Required work: If a record below holds a picture, leave the picture out and copy the rest exactly.

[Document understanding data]
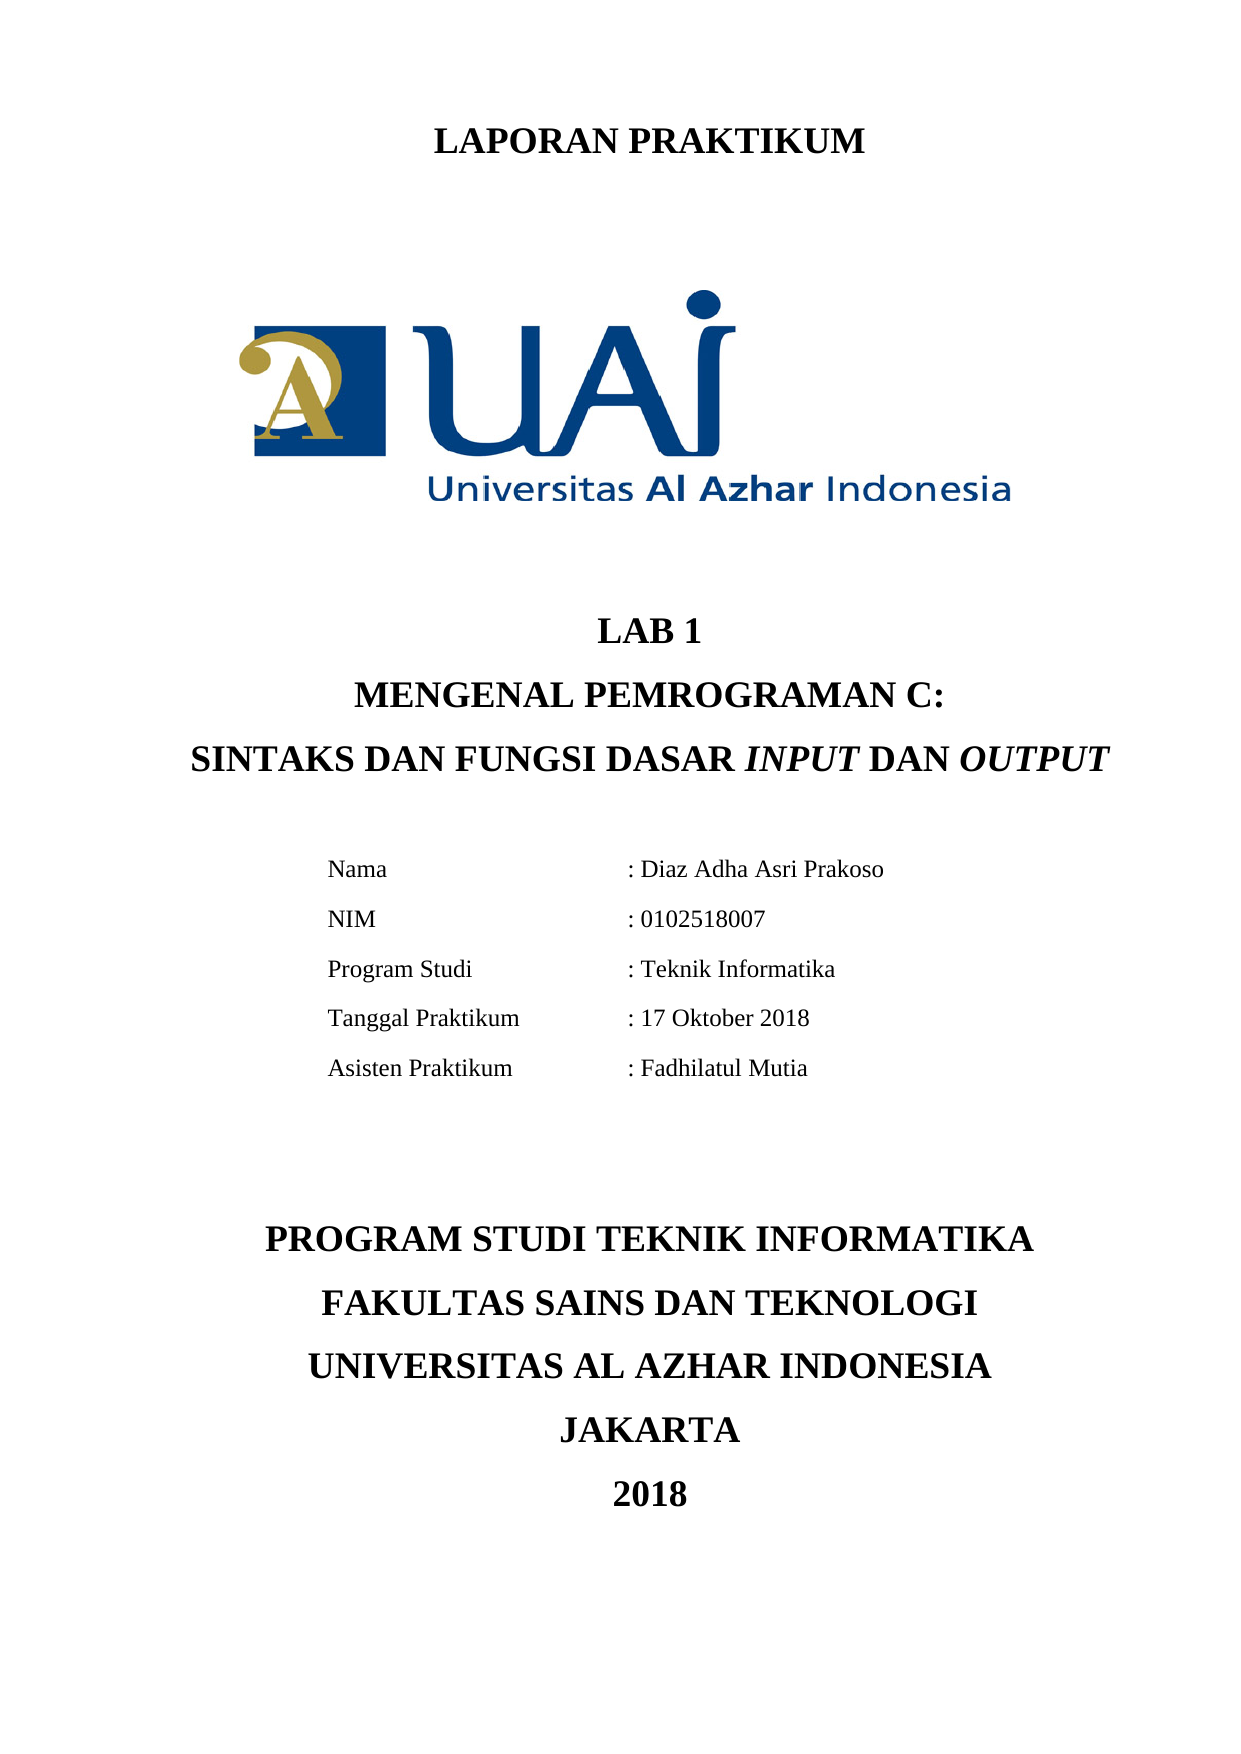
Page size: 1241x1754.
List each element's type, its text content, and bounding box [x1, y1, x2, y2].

text SINTAKS DAN FUNGSI DASAR INPUT DAN OUTPUT [177, 736, 1122, 779]
text Tanggal Praktikum : 17 Oktober 2018 [252, 1003, 1122, 1032]
text Program Studi : Teknik Informatika [252, 954, 1122, 982]
text FAKULTAS SAINS DAN TEKNOLOGI [177, 1280, 1122, 1323]
text Nama : Diaz Adha Asri Prakoso [252, 854, 1122, 883]
text MENGENAL PEMROGRAMAN C: [177, 672, 1122, 715]
text UNIVERSITAS AL AZHAR INDONESIA [177, 1344, 1122, 1387]
text NIM : 0102518007 [252, 904, 1122, 933]
text 2018 [177, 1472, 1122, 1515]
text Asisten Praktikum : Fadhilatul Mutia [252, 1053, 1122, 1082]
text PROGRAM STUDI TEKNIK INFORMATIKA [177, 1216, 1122, 1259]
text JAKARTA [177, 1408, 1122, 1451]
picture [239, 290, 1010, 501]
text LAPORAN PRAKTIKUM [177, 118, 1122, 161]
text LAB 1 [177, 608, 1122, 651]
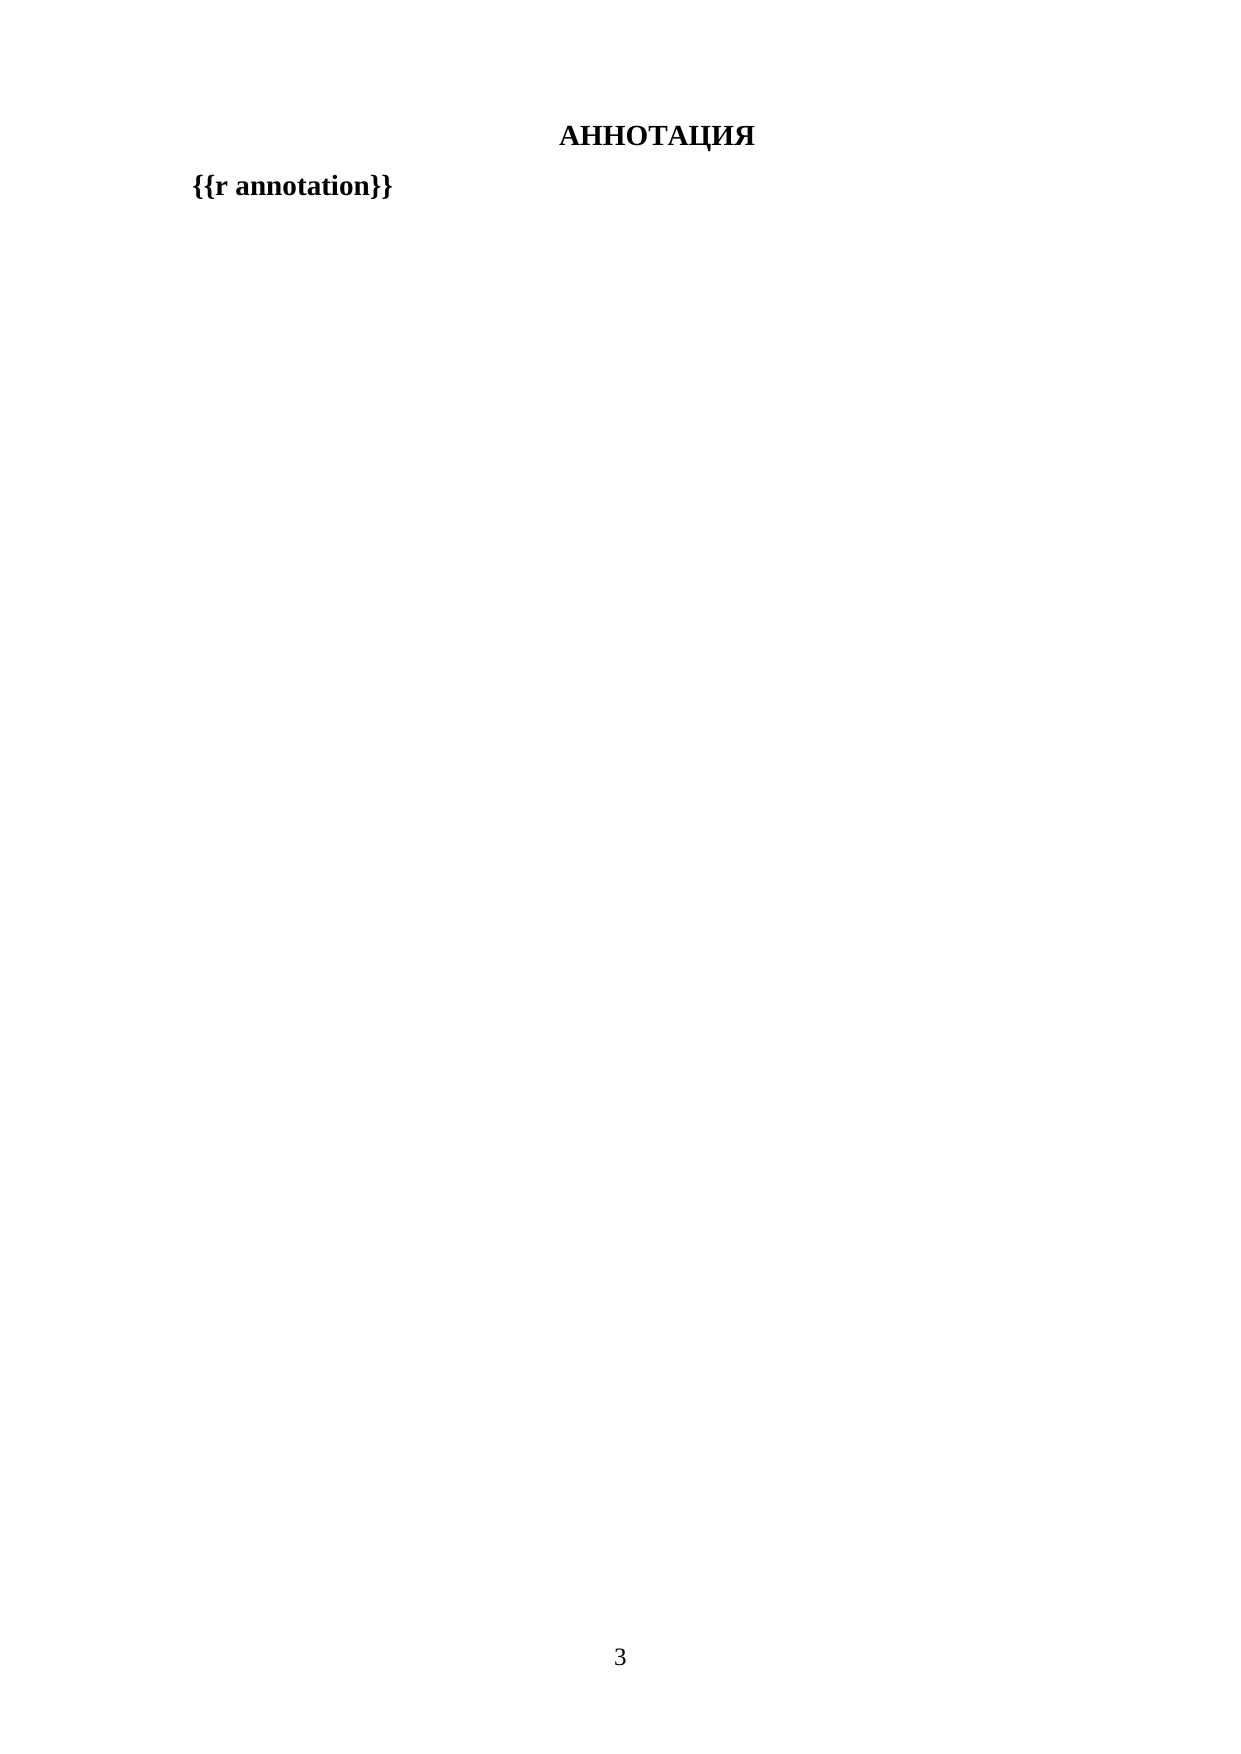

Answer area:
Page size: 1241x1754.
List each element's type, its text content, and bounding box [x1, y1, x2, y2].

text SINTAKS DAN FUNGSI DASAR INPUT DAN OUTPUT [177, 736, 1122, 779]
text Tanggal Praktikum : 17 Oktober 2018 [252, 1003, 1122, 1032]
text Program Studi : Teknik Informatika [252, 954, 1122, 982]
text FAKULTAS SAINS DAN TEKNOLOGI [177, 1280, 1122, 1323]
text Nama : Diaz Adha Asri Prakoso [252, 854, 1122, 883]
text MENGENAL PEMROGRAMAN C: [177, 672, 1122, 715]
text UNIVERSITAS AL AZHAR INDONESIA [177, 1344, 1122, 1387]
text NIM : 0102518007 [252, 904, 1122, 933]
text 2018 [177, 1472, 1122, 1515]
text Asisten Praktikum : Fadhilatul Mutia [252, 1053, 1122, 1082]
text PROGRAM STUDI TEKNIK INFORMATIKA [177, 1216, 1122, 1259]
text JAKARTA [177, 1408, 1122, 1451]
picture [239, 290, 1010, 501]
text LAPORAN PRAKTIKUM [177, 118, 1122, 161]
text LAB 1 [177, 608, 1122, 651]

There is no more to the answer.